También Finlandia dejó una doctrina de neutralidad que le sirvió como manera de mantener a raya a su expansionista vecino, que ya le había arrebatado buena parte de su territorio. Antes de la brutal invasión a Ucrania, sólo el 25% de los finlandeses querían integrarse a la alianza. Todo cambió con ese hecho: casi el 80% se mostró favorable, y finalmente ese país se integró, llevando a la OTAN hasta las narices de territorio ruso y añadiendo 1300 kilómetros de frontera. Algo por supuesto catastrófico para los planes de Putin, pero que, obviamente, minimizó diciendo que no le representaba un problema.
Con la admisión de Finlandia, ya sólo se espera que Suecia se incorpore para que el Mar Báltico se convierta en un lago de la OTAN. Y ese país nórdico podría incorporarse en meses o incluso semanas, luego de que Recep Tayip Erdogan diera finalmente su brazo a torcer y aceptara su inclusión.

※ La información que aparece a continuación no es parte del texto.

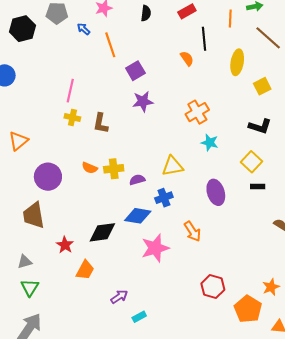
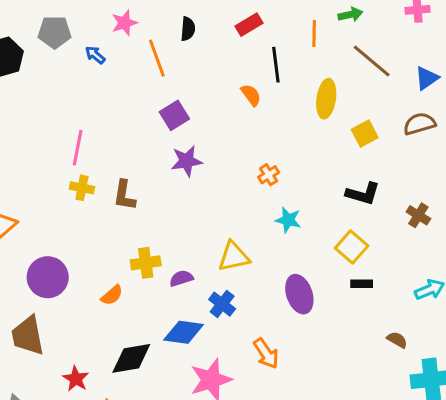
orange line: (110, 45) -> (157, 58), moved
orange cross: (197, 112) -> (269, 175), size x0.6
orange semicircle: (90, 168) -> (112, 295), moved, turned -63
blue cross: (164, 198) -> (222, 304), turned -30

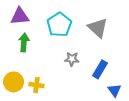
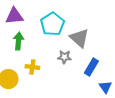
gray triangle: (98, 28) -> (79, 38), moved
yellow cross: (36, 85) -> (32, 67), moved

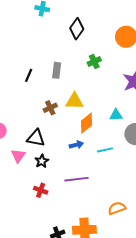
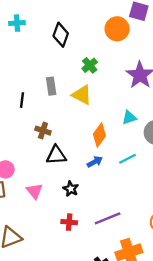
yellow triangle: (74, 101) -> (82, 95), moved, turned 42
brown cross: (50, 108) -> (43, 131), moved, turned -32
black triangle: (36, 138) -> (56, 155), moved
black star: (42, 161) -> (71, 189), moved
purple line: (77, 179) -> (108, 218), moved

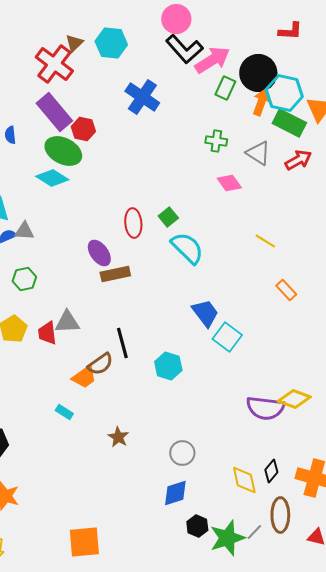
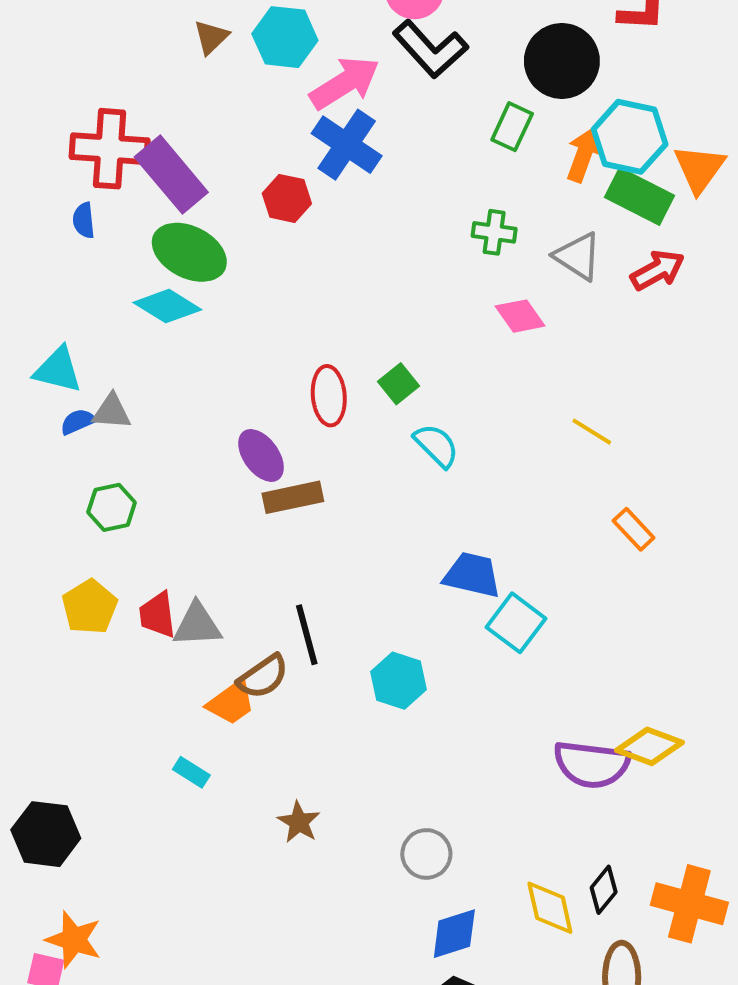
pink arrow: (212, 60) -> (345, 83), moved
red cross: (54, 64) -> (110, 149), moved, turned -33
black circle: (258, 73) -> (562, 61), moved
red hexagon: (83, 129) -> (287, 198), moved
cyan semicircle: (187, 248) -> (436, 446), size x0.7
blue trapezoid: (205, 313) -> (472, 575), turned -40
gray triangle: (67, 322) -> (197, 625), moved
blue diamond: (175, 493) -> (454, 934), moved

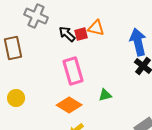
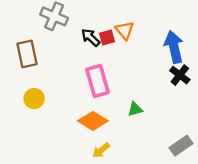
orange triangle: (96, 28) -> (125, 30), turned 36
yellow circle: (16, 98) -> (34, 99), moved

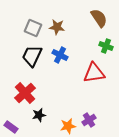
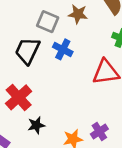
brown star: (57, 27) -> (78, 14), moved
gray square: (33, 28) -> (48, 22), moved

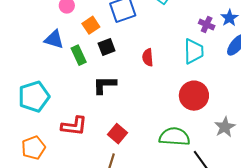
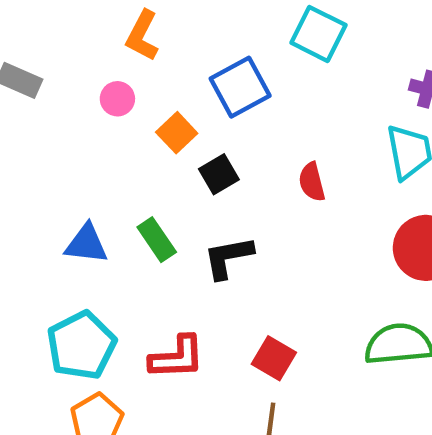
blue triangle: (54, 39) -> (86, 244), moved
green rectangle: (79, 55) -> (157, 240), moved
cyan pentagon: (34, 97) -> (81, 345), moved

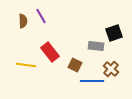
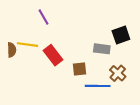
brown semicircle: (23, 21) -> (12, 50), moved
yellow line: (26, 65) -> (28, 45), moved
brown square: (75, 65) -> (80, 69), turned -32

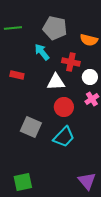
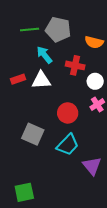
green line: (13, 28) -> (30, 29), moved
red rectangle: (17, 75) -> (18, 79), turned -32
white triangle: (56, 82) -> (41, 80), moved
purple triangle: (87, 181) -> (92, 166), moved

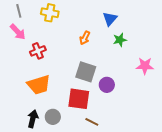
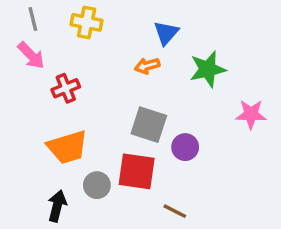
blue triangle: (110, 19) -> (166, 33), moved
orange arrow: (85, 38) -> (147, 66), turned 48
green star: (120, 40) -> (208, 69), size x1.5
gray circle: (53, 117) -> (97, 185), moved
brown line: (92, 122) -> (175, 211), moved

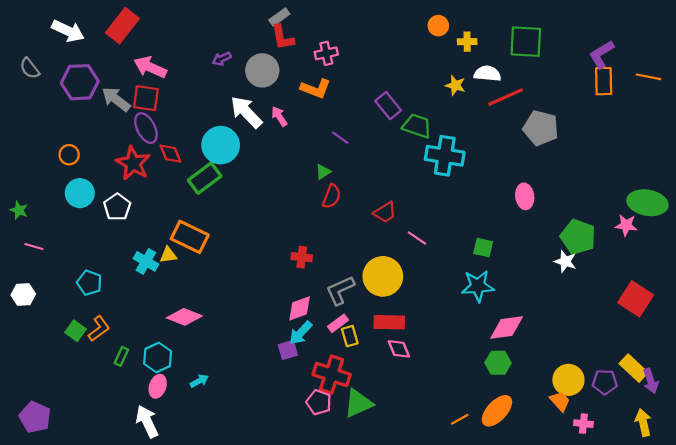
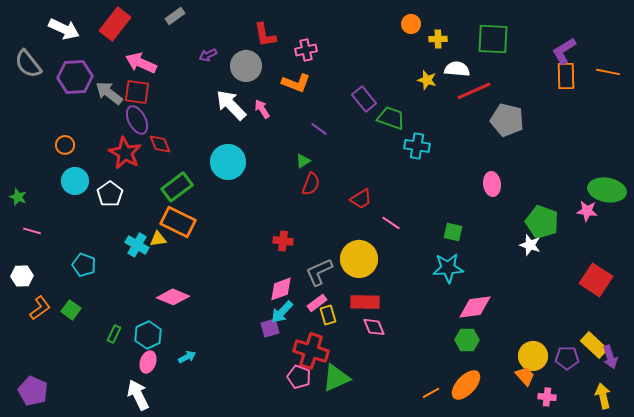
gray rectangle: (279, 17) -> (175, 16), moved
gray semicircle: (30, 68) -> (28, 64), size x1.4
cyan circle: (221, 145) -> (228, 162), moved
cyan cross: (445, 156) -> (417, 146), size x0.7
green rectangle: (205, 178) -> (177, 187), moved
orange L-shape: (99, 329) -> (40, 308), moved

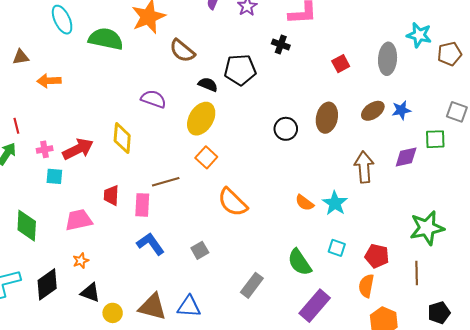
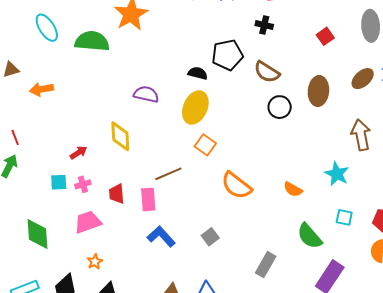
brown semicircle: (182, 51) -> (267, 72), moved
pink cross: (45, 149) -> (83, 184), moved
red arrow: (78, 149) -> (78, 153), size x0.6
orange semicircle: (304, 203) -> (293, 189), moved

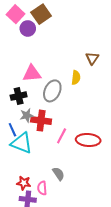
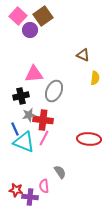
brown triangle: (92, 58) -> (83, 55), moved, turned -40
yellow semicircle: (76, 78) -> (95, 78), moved
pink line: (62, 136) -> (44, 138), moved
red star: (24, 183) -> (16, 190), moved

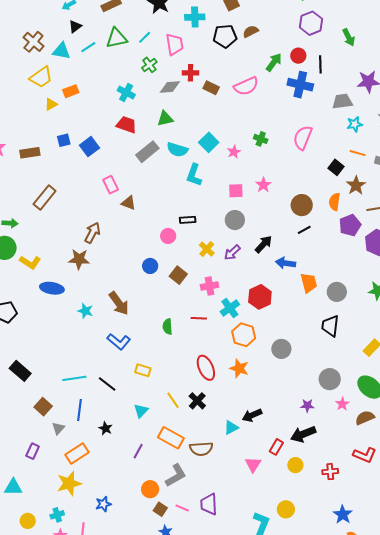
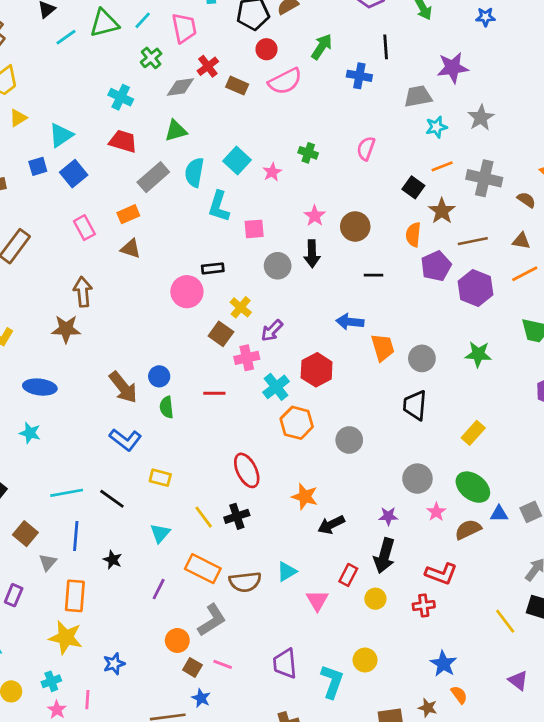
cyan triangle: (62, 51) -> (61, 135), moved, turned -42
red circle: (298, 56) -> (266, 49), moved
red cross: (190, 73) -> (208, 66), turned -35
blue cross: (300, 85) -> (359, 76), size x0.7
orange rectangle: (71, 91) -> (128, 214), moved
pink semicircle: (303, 138) -> (366, 149), size x0.7
cyan semicircle: (177, 150) -> (194, 172), turned 85
orange line: (358, 153) -> (442, 166), turned -35
pink rectangle: (111, 185) -> (84, 228), moved
pink square: (236, 191) -> (254, 229), moved
brown circle: (302, 205) -> (355, 227), moved
black line: (304, 230) -> (374, 275), turned 32
brown arrow: (92, 233) -> (83, 292), turned -30
pink circle: (168, 236) -> (187, 292), size x1.5
black arrow: (264, 244) -> (312, 254), moved, turned 138
purple arrow: (232, 252) -> (272, 331), moved
blue circle: (150, 266) -> (159, 376), moved
brown square: (178, 275) -> (221, 334), moved
blue ellipse: (52, 288) -> (40, 387), moved
cyan star: (85, 311) -> (30, 433), moved
red line: (199, 318) -> (214, 393), moved
green semicircle: (167, 327) -> (167, 407), moved
orange star: (239, 368) -> (305, 497), moved
black cross: (197, 401) -> (237, 516), turned 30
black arrow: (252, 415) -> (331, 525), moved
cyan triangle: (231, 428) -> (287, 572), moved
black arrow: (303, 434) -> (384, 556), turned -50
orange rectangle: (77, 453) -> (75, 596), turned -50
red L-shape: (365, 455) -> (441, 574), moved
yellow star: (69, 483) -> (66, 638), turned 30
purple trapezoid: (209, 504) -> (285, 663), moved

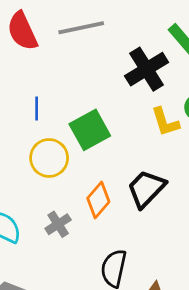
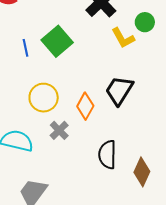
green square: (90, 130) -> (57, 41), moved
yellow circle: (49, 158) -> (44, 98), moved

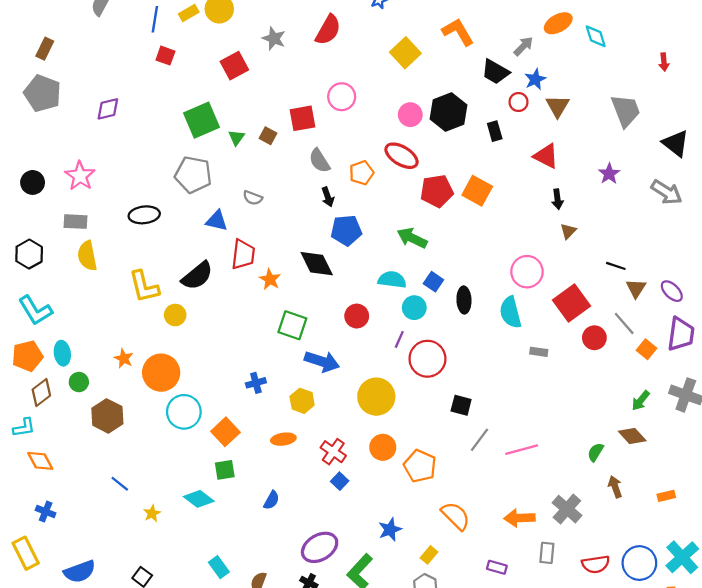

La estrategia del puercoespín
Zelensky piensa, y lo siguen en esto muchos especialistas, que el cierre de las puertas de la OTAN para Ucrania provocaría que la guerra se alargue indefinidamente, pues Rusia promoverá que siga sin resolución, aunque pasen años, justo para evitar la anexión de Ucrania al bloque enemigo (hay un artículo que impide que ingrese un país que tenga un conflicto militar irresuelto).
Muchos ahora en Washington y Bruselas promueven para Ucrania una estrategia que han llamado “puercoespín”, que es similar a la que Estados Unidos tiene con Israel: un país pequeño ante sus vecinos pero fuertemente armado y sostenido por la superpotencia. Esta estrategia, que prefiere los sistemas defensivos a los ofensivos, pretende hacer casi imposible una invasión por parte de los enemigos por el costo inaceptablemente alto que acarrearía ese intento. Concepto que, por cierto, se maneja desde hace ya algún tiempo para Taiwán como una posible disuasión ante China.
Definitivamente, la respuesta a todo lo que está pasando es una mezcla de paciencia, disuasión militar y diplomacia. Muchas definiciones vendrán de Vilna, que dejarán puesto el escenario para los próximos años, tal vez décadas. De lo que ahí se acuerde se podrían sentar las bases para evitar guerras en el futuro (mayor expansionismo ruso hacia los países bálticos o hacia Polonia; guerra interminable en Ucrania; intervenciones en Moldavia o Georgia). Por lo pronto, en estos días se han sucedido una serie de noticias que urgen a una discusión amplia en la comunidad internacional, como la cuestionable decisión de Joe Biden de enviar bombas de racimo a Ucrania, las mismas que emplea el ejército ruso y por las que ha sido acusado, con razón, de crímenes de guerra.